The second item is the effect of oak barrels. Before there were stainless steel tanks, everyone in both the old and the new world made and stored their wines in some type of barrel or large wooden puncheon. Wood had been in use since Roman times and had replaced earthen amphoras because barrels could be rolled and allowed the wine to “breath.” But around 1913 the first stainless steel technology was invented in Europe and very quickly stainless-steel tanks were made for most industries including wine. France was an early adopter of these tanks, and the more troublesome barrels were soon a lesser option for making and storing wine. As you know, wood has a taste all its own and oak barrels will impart an oak flavor into anything stored in them. With time, French Chardonnay wines became naturally less oaky while new world Chardonnays continued the use of oak and the American style of oaky Chardonnay evolved into what many people drink now.

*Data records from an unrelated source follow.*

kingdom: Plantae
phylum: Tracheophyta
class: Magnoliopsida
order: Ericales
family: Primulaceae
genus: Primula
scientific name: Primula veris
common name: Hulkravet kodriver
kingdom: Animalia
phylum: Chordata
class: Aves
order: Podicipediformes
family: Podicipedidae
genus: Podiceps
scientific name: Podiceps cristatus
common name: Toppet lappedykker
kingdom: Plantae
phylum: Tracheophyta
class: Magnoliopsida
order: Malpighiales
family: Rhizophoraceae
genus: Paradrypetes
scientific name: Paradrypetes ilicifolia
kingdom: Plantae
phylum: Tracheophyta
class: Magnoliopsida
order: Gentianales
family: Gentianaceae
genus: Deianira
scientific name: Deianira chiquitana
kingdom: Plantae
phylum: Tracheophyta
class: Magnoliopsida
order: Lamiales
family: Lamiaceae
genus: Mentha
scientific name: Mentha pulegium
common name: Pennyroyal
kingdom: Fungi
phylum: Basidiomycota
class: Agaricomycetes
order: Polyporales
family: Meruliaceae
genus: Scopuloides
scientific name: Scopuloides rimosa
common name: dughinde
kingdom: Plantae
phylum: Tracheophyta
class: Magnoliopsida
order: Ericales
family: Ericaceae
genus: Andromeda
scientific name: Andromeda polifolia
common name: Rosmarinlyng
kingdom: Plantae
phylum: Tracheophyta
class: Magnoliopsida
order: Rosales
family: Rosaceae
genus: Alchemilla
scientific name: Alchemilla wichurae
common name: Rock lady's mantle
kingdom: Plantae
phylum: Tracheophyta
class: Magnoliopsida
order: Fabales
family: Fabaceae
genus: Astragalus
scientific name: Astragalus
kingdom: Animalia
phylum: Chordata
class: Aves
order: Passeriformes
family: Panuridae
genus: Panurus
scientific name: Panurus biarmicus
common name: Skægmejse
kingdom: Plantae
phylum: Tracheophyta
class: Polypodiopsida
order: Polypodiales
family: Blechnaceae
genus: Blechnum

The third item is called Malo-Lactic fermentation. This is a production process used to convert the highly tart malic acid into smooth tongue coating lactic acid. The ML conversion also develops diacetyl which is a component with an intense buttery flavor often found in buttered popcorn. This process can happen naturally in wine and can also be induced by treating the wine with a bacteria that is built to do just that. If the temperature is warm the process happens fast. But France had long cold winters and chilly springs and many times the wine did not go through this process and remained naturally acidic. By comparison, in California springs were almost always warm and pleasant and if the wine was treated with ML bacteria, then the process accelerated. In my experience, of all the wines that undergo this process, Chardonnay is the one most prone to getting a lot of “butter”.
Over time, people in the new world became used to the oaky buttery characteristics of the Chardonnays made in warm climate. Although Chablis remains faithful to their style of crisp wines, you can now find some buttery oaky Chablis. So, something for everyone.
I want to end with a trivia point about the origin of the name Chardonnay. It is believed that Chardonnay is place name for the village of Chardonnay in the Maconnais region of France. It comes from the latin Cardonanacum which comes from the latin Cardus (wild thistle, artichoke) which in Roman times was used to describe this area.
I hope that you have found this little comparison helpful and encourage you to experience a variety of Chardonnays from different parts of the globe. You don’t need to remember all the details. Just enjoy!